Business and Employees have Shared Interests

Jan. 16, 2007— -- The fundamental problem with the Democrats' dogged pursuit of a minimum wage increase is much larger than the difference between $5.15 and $7.25 per hour.

Every penny of the House-approved $2.10 increase represents more than a simple legislative victory—but instead a methodical attempt to drive a wedge, in the minds of the American people, between the interests of "corporate" or "business" America and the American "worker."

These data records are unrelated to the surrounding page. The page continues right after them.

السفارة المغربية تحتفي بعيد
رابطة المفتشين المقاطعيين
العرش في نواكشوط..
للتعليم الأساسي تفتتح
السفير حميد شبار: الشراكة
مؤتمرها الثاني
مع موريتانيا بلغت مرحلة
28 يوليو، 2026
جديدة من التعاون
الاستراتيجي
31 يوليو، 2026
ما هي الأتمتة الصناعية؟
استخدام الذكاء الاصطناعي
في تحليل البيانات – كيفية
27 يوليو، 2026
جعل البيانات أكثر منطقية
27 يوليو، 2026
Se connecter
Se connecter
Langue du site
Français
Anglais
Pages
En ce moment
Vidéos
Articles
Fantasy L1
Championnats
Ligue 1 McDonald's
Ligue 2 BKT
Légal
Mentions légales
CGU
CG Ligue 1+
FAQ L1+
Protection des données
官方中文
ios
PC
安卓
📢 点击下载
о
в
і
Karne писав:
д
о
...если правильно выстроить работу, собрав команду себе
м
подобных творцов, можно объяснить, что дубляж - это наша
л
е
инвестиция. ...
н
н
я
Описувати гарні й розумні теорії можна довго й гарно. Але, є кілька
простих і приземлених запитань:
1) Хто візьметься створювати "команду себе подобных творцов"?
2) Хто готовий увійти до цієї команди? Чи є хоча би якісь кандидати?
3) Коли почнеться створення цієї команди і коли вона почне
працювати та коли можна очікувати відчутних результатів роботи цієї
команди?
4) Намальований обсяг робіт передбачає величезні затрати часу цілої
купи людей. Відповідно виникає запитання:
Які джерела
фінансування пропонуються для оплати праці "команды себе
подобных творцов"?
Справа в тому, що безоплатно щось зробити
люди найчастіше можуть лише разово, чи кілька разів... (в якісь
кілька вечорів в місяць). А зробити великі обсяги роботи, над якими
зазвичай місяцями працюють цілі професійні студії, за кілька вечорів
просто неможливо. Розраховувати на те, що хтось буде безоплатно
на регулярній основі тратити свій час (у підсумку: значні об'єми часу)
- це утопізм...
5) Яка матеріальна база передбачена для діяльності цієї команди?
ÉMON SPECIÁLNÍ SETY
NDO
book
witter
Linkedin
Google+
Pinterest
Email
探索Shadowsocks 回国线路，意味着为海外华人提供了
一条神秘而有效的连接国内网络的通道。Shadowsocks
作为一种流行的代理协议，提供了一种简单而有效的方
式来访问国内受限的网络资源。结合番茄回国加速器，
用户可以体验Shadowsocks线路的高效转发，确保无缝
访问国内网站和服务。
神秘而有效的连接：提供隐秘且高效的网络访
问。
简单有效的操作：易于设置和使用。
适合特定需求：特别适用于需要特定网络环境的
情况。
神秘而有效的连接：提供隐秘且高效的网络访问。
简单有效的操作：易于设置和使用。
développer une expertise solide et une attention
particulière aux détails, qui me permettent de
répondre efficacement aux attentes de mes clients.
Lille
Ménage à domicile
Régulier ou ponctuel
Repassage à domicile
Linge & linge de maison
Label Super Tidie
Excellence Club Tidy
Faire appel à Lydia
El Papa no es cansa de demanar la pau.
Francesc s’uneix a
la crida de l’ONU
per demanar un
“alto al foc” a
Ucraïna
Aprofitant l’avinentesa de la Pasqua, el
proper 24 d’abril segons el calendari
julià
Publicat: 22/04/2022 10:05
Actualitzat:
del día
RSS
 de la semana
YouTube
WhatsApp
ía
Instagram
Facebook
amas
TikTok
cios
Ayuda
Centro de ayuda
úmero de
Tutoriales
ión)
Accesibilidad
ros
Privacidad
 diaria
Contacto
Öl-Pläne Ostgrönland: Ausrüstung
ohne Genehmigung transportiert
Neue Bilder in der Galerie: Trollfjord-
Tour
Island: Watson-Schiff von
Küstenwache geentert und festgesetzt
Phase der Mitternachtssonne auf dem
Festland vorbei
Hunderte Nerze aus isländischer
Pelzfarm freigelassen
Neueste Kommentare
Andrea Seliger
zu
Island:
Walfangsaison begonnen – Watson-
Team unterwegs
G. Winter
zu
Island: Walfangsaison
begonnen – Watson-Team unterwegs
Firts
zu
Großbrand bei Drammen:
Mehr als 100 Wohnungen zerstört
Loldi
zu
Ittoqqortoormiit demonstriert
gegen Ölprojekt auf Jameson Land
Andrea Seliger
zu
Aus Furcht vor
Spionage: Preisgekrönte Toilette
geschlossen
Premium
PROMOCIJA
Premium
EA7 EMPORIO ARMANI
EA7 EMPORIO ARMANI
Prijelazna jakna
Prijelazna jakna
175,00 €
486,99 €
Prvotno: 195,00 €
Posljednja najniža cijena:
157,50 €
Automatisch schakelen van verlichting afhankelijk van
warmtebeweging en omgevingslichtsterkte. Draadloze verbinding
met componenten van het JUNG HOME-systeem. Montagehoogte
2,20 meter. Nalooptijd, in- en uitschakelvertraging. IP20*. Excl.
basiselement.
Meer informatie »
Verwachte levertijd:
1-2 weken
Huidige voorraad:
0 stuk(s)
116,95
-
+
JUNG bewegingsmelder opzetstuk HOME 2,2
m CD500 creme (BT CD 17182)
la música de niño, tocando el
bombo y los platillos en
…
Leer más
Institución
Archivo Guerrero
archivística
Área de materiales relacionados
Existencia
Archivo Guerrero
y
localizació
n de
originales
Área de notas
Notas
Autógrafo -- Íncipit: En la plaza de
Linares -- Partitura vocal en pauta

Democrats touted this vision time and again in the 2006 elections, so we shouldn't be surprised to see part of it implemented now that they hold power in Washington. This is what they promised to do, and it looks as if they're on their way to doing it. Good for them. But is this legislation—and more importantly, the ideology behind it—good for the country?

Well, at minimum, no.

One can no more separate "corporate" or "business" interests from those of "workers" than one can separate celebrities from tabloids. To run with the analogy, celebrities need tabloids to generate interest in their off-screen lives; this helps their careers. Tabloids need enough debauchery from celebrities to capture the attention of supermarket shoppers; this helps them sell magazines. An imperfect relationship? You bet. But does it serve the interests of both parties? Absolutely.

The same is true of the relationship between "corporate" America and the American "worker." How, exactly, would an entrepreneur build a company without capable "workers"? How, exactly, would the average worker find employment without the jobs created by corporations?

In that place where we keep our common sense, we know the truth about the nature of this symbiotic relationship. But you wouldn't know it by listening to the rhetoric surrounding the minimum wage debate. Consider the words of AFL-CIO president John Sweeney:

For the past 10 years, Republican leaders have held the minimum wage hostage, corporations and wealthy Americans have gotten their rewards. Now it's time to do the right thing for low-wage workers, with no payoffs to business.

To what "rewards" does Sweeney refer? Could it be the financial success that comes from taking risks, building companies, and running efficient businesses? If so, Sweeney should remember that corporations and "wealthy" Americans haven't merely "gotten" their rewards, as if some Grand Poobah handed out money like Halloween candy -- no, they have earned whatever "rewards" they now enjoy.

And they do not enjoy those "rewards" alone.

Corporate success leads to job creation, which leads to the natural distribution of wealth, which leads to a more prosperous country for all to enjoy. Thus, policies that encourage job creation and reward financial success are ultimately the "right thing" for workers -- not artificial, government-mandated pay raises.

In fact, as James Shek of the Heritage Foundation points out, a minimum wage increase actually "harms… workers' job prospects for years after it takes effect" because it "discourages businesses from hiring the least-skilled workers who need the most assistance." Ultimately, Shek continues, this loss of "access to entry-level positions deprives many unskilled workers of the opportunity to learn the skills they need to advance up a career ladder."

So, in forcing businesses to do the "right thing" for workers, the government creates circumstances where there will be… fewer jobs for those workers.

Such unintended consequences are consequences nonetheless, and we all must properly understand them as such.

Consider a real world example.

Say Bill's Pizza Shop has $1,000 per week to pay his employees, all of whom earn the minimum wage. When a new minimum wage takes effect, Bill's employee costs will increase by 41 percent. Yet he does not have any more money to pay his workers. Instead, Bill has some questions to consider. Will he need to reduce the number of employees on his staff? Limit the hours he operates his shop? Forego plans to open a second shop (and hire an additional staff)? Ask some employees to accept pay-cuts to compensate for the wage increases of others?

The point of this rudimentary example is to remind us that the interests of businesses and workers are not two separate entities -- no matter what you might hear coming out of Washington in the coming weeks.